>> Begin SELECTED PASSAGE

A great chance to meet like-minded people and some lovely reptiles, so please show your support by coming along. 

Here are the ground rules of the meet in order for the night to run smoothly.

It will be shown who is bringing what in a list on this thread that we will update as often as we can. It has been decided that this meet will be for *, Python's, Colubrid's and miscellaneous species* as snakes go but of course non-snake species are most welcome. Unfortunately, the venue does not allow mammals (except the human variety of course!)

Anybody wishing to bring a reptile, please PM April Taylor, adam1969 or Multicorn with the details before 10AM on the Friday before the meeting so that we can book you in. *This is terribly important for planning the evening properly.*

*You will not be able to just turn up with your reptile**,* you must have a PM fromApril Taylor, Adam1969 or Multicorn to say you have been booked in. If we cannot get you booked into this meet you will be put at the top of the list for the following month.




Some of you may think that these rules are excessive and we are sorry if you feel that way, but you will not be able to bring reptiles to the meet if you are not prepared to follow these rules which are put in place for the safety of YOUR reptiles!!

>> End SELECTED PASSAGE

● **REQUIRED TASKS**:
**a)** In the reptile meet post, who should someone wishing to bring a reptile send a PM to? List every name given.
**b)** Can you transcribe the part of the reptile meet post that opens with the words containing "Anybody wishing to" and closes with "of YOUR reptiles!!"?

>> Begin SUPPLIED INFORMATION

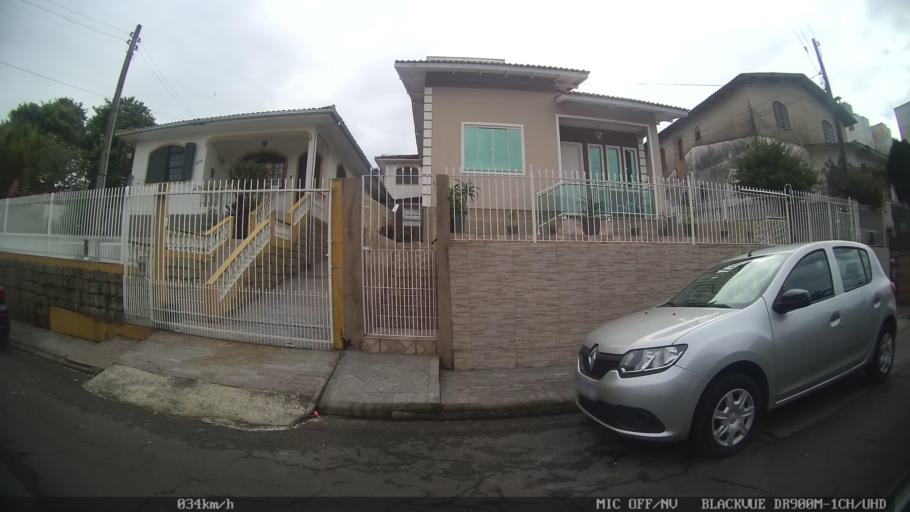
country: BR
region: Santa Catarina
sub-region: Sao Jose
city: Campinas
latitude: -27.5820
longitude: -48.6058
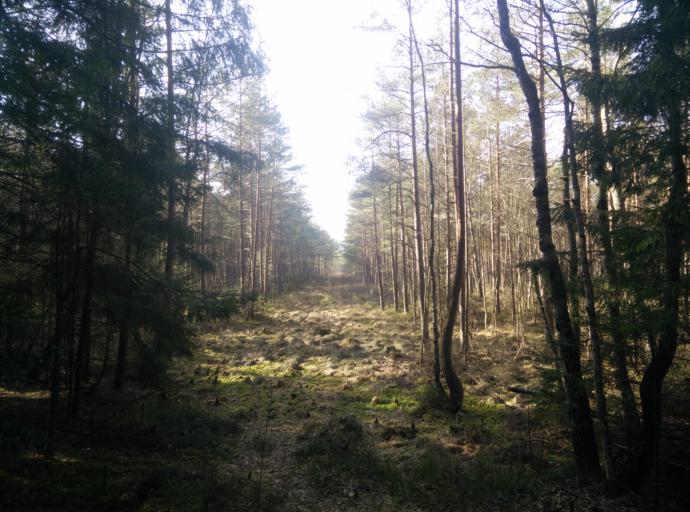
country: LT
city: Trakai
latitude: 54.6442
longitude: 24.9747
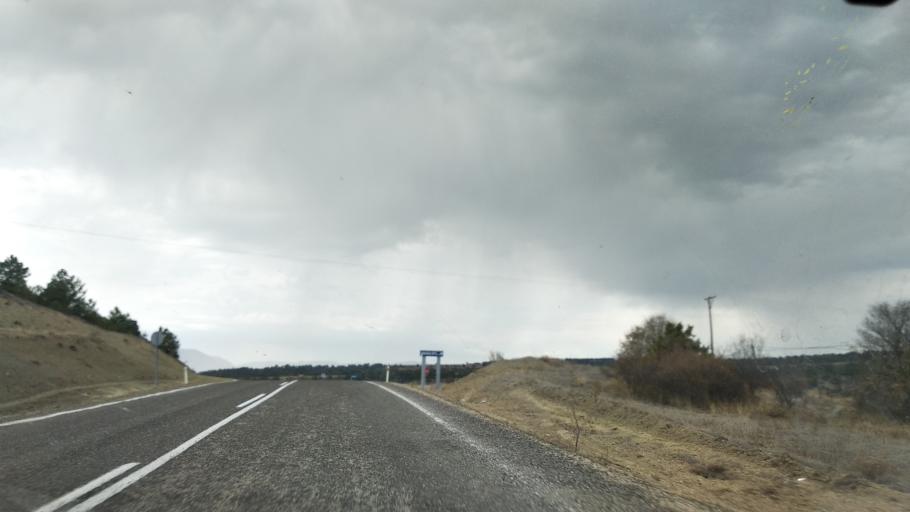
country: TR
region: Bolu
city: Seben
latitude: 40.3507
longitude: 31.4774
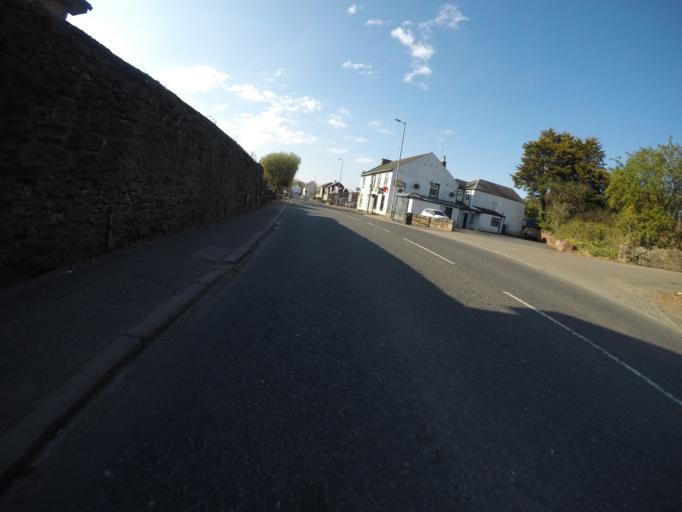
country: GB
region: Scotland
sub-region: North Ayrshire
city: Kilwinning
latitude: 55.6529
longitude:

>> End SUPPLIED INFORMATION

● **THE REPLIES**:
**a)** April Taylor, adam1969, Multicorn

**b)**
Anybody wishing to bring a reptile, please PM April Taylor, adam1969 or Multicorn with the details before 10AM on the Friday before the meeting so that we can book you in. *This is terribly important for planning the evening properly.*

*You will not be able to just turn up with your reptile**,* you must have a PM fromApril Taylor, Adam1969 or Multicorn to say you have been booked in. If we cannot get you booked into this meet you will be put at the top of the list for the following month.




Some of you may think that these rules are excessive and we are sorry if you feel that way, but you will not be able to bring reptiles to the meet if you are not prepared to follow these rules which are put in place for the safety of YOUR reptiles!!